[[ RECORD SET open ]]

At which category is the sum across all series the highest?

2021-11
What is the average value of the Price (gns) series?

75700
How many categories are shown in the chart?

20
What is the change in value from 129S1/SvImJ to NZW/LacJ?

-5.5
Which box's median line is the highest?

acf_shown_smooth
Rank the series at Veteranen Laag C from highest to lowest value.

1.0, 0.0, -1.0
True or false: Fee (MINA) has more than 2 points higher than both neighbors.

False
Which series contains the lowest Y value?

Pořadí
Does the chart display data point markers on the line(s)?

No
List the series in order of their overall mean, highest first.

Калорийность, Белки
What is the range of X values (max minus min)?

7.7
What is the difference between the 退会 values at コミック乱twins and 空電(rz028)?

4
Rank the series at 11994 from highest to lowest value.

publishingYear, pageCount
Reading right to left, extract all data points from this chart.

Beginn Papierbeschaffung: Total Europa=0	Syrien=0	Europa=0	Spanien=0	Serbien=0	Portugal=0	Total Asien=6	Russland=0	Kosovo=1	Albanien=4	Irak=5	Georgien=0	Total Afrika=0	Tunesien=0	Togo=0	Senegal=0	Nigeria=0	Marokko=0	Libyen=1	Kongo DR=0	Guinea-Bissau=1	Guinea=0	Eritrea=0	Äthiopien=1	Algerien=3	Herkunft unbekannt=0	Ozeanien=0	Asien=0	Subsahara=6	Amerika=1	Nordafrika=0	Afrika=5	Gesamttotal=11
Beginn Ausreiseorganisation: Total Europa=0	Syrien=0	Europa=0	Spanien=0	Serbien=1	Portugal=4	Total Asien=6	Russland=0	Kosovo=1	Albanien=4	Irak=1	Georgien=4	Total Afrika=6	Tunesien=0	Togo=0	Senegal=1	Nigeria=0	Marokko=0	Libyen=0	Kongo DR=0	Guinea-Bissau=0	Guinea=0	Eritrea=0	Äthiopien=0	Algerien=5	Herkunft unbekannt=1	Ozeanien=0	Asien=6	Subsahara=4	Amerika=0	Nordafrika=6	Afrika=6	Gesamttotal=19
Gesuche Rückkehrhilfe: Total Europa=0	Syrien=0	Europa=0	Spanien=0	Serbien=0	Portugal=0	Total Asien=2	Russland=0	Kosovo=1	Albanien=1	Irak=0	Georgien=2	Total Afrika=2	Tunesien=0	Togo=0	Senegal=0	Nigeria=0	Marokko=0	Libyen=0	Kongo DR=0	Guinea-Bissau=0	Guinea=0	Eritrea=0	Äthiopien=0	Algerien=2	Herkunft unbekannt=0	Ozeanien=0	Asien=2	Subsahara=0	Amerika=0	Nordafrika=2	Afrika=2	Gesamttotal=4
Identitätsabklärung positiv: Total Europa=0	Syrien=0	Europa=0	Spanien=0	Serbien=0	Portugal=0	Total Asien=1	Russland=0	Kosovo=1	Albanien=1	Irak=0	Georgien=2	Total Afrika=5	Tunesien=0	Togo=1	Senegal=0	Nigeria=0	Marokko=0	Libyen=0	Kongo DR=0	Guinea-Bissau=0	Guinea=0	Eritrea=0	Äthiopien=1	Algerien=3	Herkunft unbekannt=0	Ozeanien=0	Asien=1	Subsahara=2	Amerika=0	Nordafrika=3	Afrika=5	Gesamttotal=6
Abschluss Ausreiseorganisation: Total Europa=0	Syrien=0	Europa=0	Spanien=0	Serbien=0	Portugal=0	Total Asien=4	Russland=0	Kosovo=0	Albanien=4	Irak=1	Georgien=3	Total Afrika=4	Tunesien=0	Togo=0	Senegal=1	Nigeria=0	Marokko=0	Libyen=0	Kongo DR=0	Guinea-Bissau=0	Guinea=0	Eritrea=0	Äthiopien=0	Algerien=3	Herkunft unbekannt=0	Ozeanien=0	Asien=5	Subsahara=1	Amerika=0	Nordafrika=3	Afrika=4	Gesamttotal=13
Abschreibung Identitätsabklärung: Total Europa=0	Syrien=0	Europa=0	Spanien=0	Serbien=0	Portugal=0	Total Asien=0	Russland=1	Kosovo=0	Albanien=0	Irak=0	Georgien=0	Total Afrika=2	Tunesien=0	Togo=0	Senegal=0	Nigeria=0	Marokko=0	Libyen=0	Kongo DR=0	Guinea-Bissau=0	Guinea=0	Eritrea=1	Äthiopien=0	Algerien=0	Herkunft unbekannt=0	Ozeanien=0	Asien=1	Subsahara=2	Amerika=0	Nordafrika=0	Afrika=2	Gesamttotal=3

[[ RECORD SET closed ]]

▸ TASK INSTRUCTIONS:
Take the listing above, starting at the line containing "acf_shown_smooth" and ending at the line containing "What is the range". Write those lines out again with "series" switched to "data series" and nothing else changed.

▸ TASK RESPONSE:
acf_shown_smooth
Rank the data series at Veteranen Laag C from highest to lowest value.

1.0, 0.0, -1.0
True or false: Fee (MINA) has more than 2 points higher than both neighbors.

False
Which data series contains the lowest Y value?

Pořadí
Does the chart display data point markers on the line(s)?

No
List the data series in order of their overall mean, highest first.

Калорийность, Белки
What is the range of X values (max minus min)?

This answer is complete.